So verändert die Kulturgipfel GmbH die Münchner Kulturlandschaft

München – Zwischen Unterhaltung und Anspruch

Manchmal muss man was ganz anderes machen: Das Team der Kulturgipfel GmbH mit Jochen Gnauert (re.) und Hilmar Körzinger (3. v. re.). Foto: cr

Manchmal muss man was ganz anderes machen: Das Team der Kulturgipfel GmbH mit Jochen Gnauert (re.) und Hilmar Körzinger (3. v. re.). Foto: cr

München – Kann man als Veranstalter mit Kultur auch Geld verdienen? Wer im Museum steht oder im Konzertsaal der Zauberflöte lauscht, macht sich darüber keine Gedanken. Wenn allerdings die öffentliche Hand ihren Kulturetat zusammenstreicht und dann das Wehklagen der betroffenen Kulturschaffenden einsetzt, erweckt das bei Otto Normalverbraucher den Eindruck: Kultur muss wohl subventioniert werden.
═══
**ZU ERLEDIGEN:**
A. Fasse den Textauszug über die Kulturgipfel GmbH in zwei Sätzen zusammen.
B. Wer steht laut dem Textauszug über die Kulturgipfel GmbH auf dem Foto ganz rechts?
C. Greif den Textauszug über die Kulturgipfel GmbH nach seinem letzten Satz auf und schreib ihn weiter.

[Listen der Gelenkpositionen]
═══
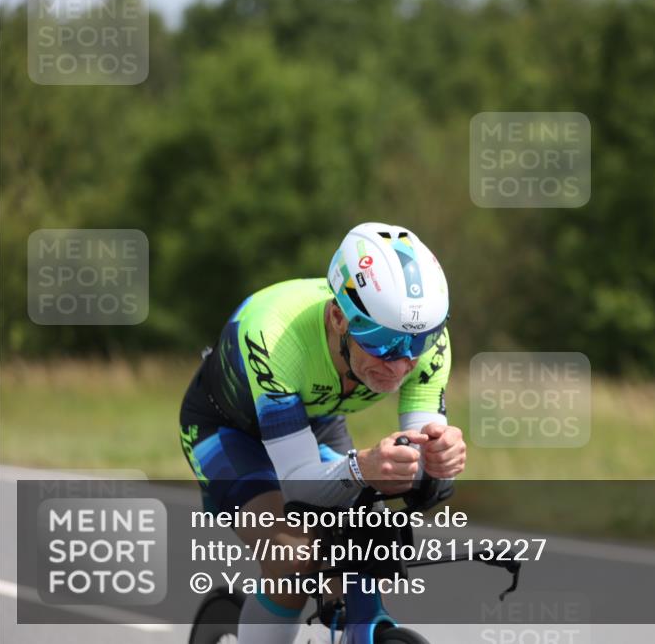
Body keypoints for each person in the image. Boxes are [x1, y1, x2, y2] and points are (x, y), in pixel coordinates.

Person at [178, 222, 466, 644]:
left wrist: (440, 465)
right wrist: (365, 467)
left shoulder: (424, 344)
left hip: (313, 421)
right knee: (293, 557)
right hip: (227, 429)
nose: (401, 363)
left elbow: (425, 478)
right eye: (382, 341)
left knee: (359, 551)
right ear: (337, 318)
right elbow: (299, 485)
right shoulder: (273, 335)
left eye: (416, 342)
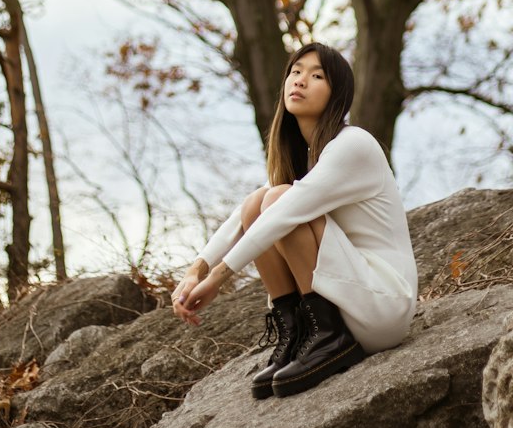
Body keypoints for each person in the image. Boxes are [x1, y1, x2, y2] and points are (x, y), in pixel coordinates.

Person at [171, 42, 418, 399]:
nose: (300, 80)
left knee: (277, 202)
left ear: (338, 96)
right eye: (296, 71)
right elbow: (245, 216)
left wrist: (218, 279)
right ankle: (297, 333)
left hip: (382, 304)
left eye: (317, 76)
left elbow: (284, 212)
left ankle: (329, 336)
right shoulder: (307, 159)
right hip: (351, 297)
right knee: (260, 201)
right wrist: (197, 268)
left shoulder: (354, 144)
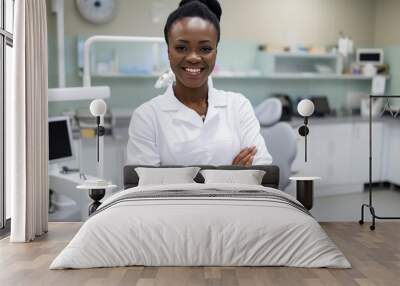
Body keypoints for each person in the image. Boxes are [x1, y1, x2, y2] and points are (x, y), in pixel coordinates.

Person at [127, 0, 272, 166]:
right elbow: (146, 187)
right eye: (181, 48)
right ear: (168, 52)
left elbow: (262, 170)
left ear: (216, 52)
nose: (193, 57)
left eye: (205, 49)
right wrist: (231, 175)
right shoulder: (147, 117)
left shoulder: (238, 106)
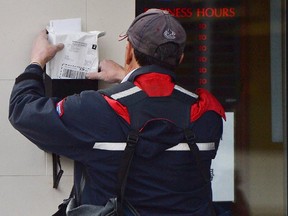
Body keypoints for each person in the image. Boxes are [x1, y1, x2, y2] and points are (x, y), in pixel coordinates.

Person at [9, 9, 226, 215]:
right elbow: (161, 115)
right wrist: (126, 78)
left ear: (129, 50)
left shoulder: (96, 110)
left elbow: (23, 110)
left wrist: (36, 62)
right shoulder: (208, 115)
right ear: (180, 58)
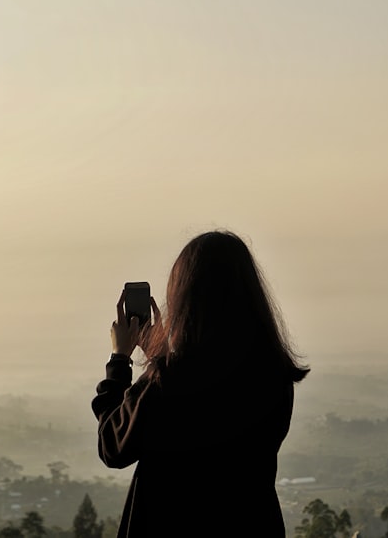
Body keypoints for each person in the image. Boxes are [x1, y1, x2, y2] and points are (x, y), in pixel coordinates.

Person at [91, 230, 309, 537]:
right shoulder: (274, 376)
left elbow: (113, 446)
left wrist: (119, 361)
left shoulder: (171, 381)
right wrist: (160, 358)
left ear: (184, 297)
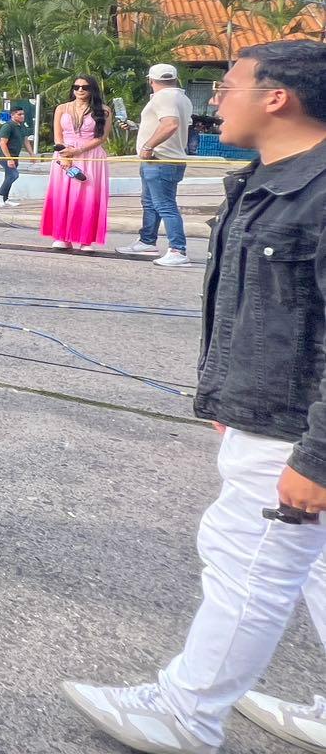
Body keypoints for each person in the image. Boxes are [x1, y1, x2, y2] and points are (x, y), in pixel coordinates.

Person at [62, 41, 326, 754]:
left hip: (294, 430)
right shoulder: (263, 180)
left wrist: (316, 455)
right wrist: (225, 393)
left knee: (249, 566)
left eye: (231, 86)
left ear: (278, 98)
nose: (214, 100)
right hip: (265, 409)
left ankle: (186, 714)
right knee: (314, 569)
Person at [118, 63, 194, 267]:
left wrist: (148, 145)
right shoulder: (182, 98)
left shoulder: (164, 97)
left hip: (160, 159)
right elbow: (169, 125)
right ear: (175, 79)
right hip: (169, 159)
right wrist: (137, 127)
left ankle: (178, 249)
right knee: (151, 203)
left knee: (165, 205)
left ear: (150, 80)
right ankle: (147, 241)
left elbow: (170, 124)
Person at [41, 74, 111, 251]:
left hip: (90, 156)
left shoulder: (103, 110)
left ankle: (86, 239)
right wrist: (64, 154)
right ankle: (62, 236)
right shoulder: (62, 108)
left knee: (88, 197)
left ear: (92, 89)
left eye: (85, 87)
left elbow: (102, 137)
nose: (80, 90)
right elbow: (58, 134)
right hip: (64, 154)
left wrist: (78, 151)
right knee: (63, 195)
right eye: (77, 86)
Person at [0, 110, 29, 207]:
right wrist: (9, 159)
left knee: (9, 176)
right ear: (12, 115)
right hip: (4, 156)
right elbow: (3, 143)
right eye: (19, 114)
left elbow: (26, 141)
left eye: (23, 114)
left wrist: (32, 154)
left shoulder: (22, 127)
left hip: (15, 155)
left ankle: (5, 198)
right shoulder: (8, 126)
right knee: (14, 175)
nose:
═══
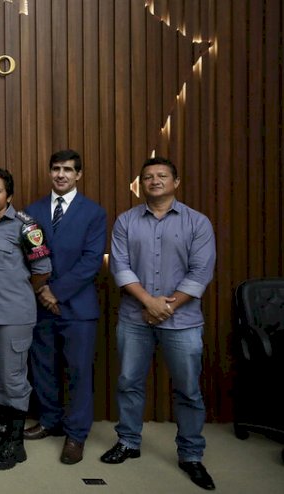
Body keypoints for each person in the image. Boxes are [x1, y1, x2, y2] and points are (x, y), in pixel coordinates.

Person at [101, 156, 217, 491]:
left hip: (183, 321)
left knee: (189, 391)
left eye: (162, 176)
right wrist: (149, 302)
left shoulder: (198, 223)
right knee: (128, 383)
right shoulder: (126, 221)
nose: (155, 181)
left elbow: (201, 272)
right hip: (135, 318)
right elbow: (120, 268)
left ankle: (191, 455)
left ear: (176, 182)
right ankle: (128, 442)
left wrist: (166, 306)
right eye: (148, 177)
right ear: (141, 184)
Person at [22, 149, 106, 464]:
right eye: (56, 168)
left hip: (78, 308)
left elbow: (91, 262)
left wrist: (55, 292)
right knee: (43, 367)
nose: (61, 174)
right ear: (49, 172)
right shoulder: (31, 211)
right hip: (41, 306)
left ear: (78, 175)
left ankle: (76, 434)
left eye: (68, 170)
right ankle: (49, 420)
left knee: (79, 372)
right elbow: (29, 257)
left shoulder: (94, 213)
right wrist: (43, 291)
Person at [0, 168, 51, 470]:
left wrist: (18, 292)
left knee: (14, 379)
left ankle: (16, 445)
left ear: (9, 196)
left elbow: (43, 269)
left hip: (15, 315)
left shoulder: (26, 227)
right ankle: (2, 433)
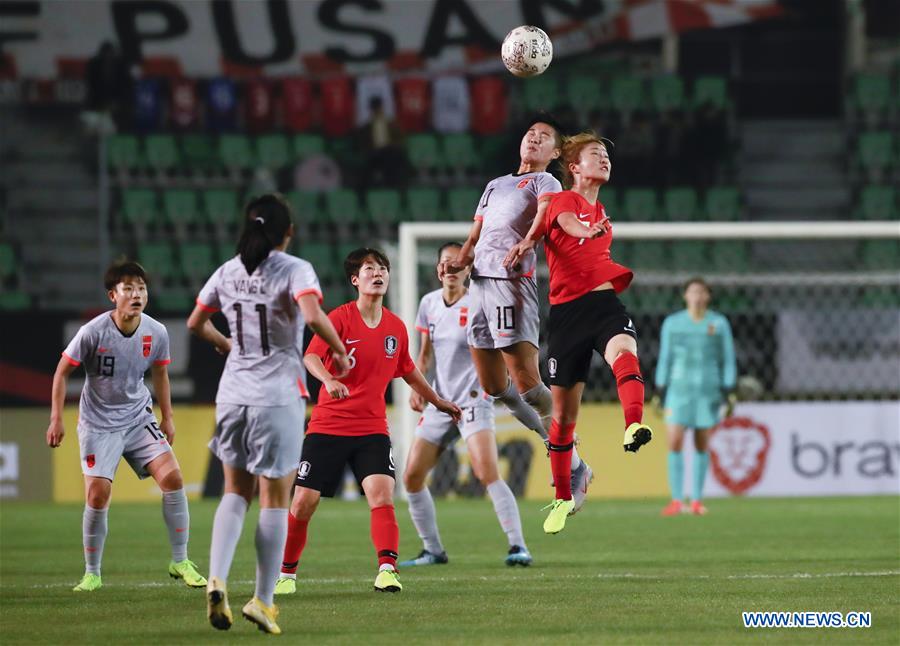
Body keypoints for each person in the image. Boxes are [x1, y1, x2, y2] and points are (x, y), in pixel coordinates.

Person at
═══
**ERGEBNISSE:**
A. Der Textauszug fragt, ob man als Veranstalter mit Kultur Geld verdienen kann, und nennt auf dem Foto das Team der Kulturgipfel GmbH mit Jochen Gnauert und Hilmar Körzinger. Wenn die öffentliche Hand ihren Kulturetat kürzt und die Kulturschaffenden klagen, entsteht bei Otto Normalverbraucher der Eindruck, dass Kultur subventioniert werden muss.

B. Jochen Gnauert.

C.
„Stimmt nicht“, sagt Jochen Gnauert. Als einer der beiden Geschäftsführer des Münchner Veranstalters Kulturgipfel GmbH kann er die eingangs aufgestellte These mit „ja“ beantworten. Schließlich können er und sein Partner Hilmar Körzinger sowie das gesamte Kulturgipfel-Team mit der Organisation von überwiegend klassischen Konzerten seit fünf Jahren von ihrer Arbeit leben – und das zunehmend erfolgreicher. Hat das Unternehmen ganz klein angefangen, so realisieren die zwölf Kultur-Spezialisten inzwischen bundesweit rund 250 Veranstaltungen pro Jahr. In München sind vor allem die Nymphenburger Schlosskonzerte, die Münchner Residenzkonzerte oder die Reihe Klassik auf Schloss Schleißheim beliebt. Aber auch der Gasteig und die Seebühne im Westpark werden regelmäßig bespielt. Weitere Veranstaltungsorte reichen von Berlin über Wiesbaden und Koblenz bis nach Stuttgart.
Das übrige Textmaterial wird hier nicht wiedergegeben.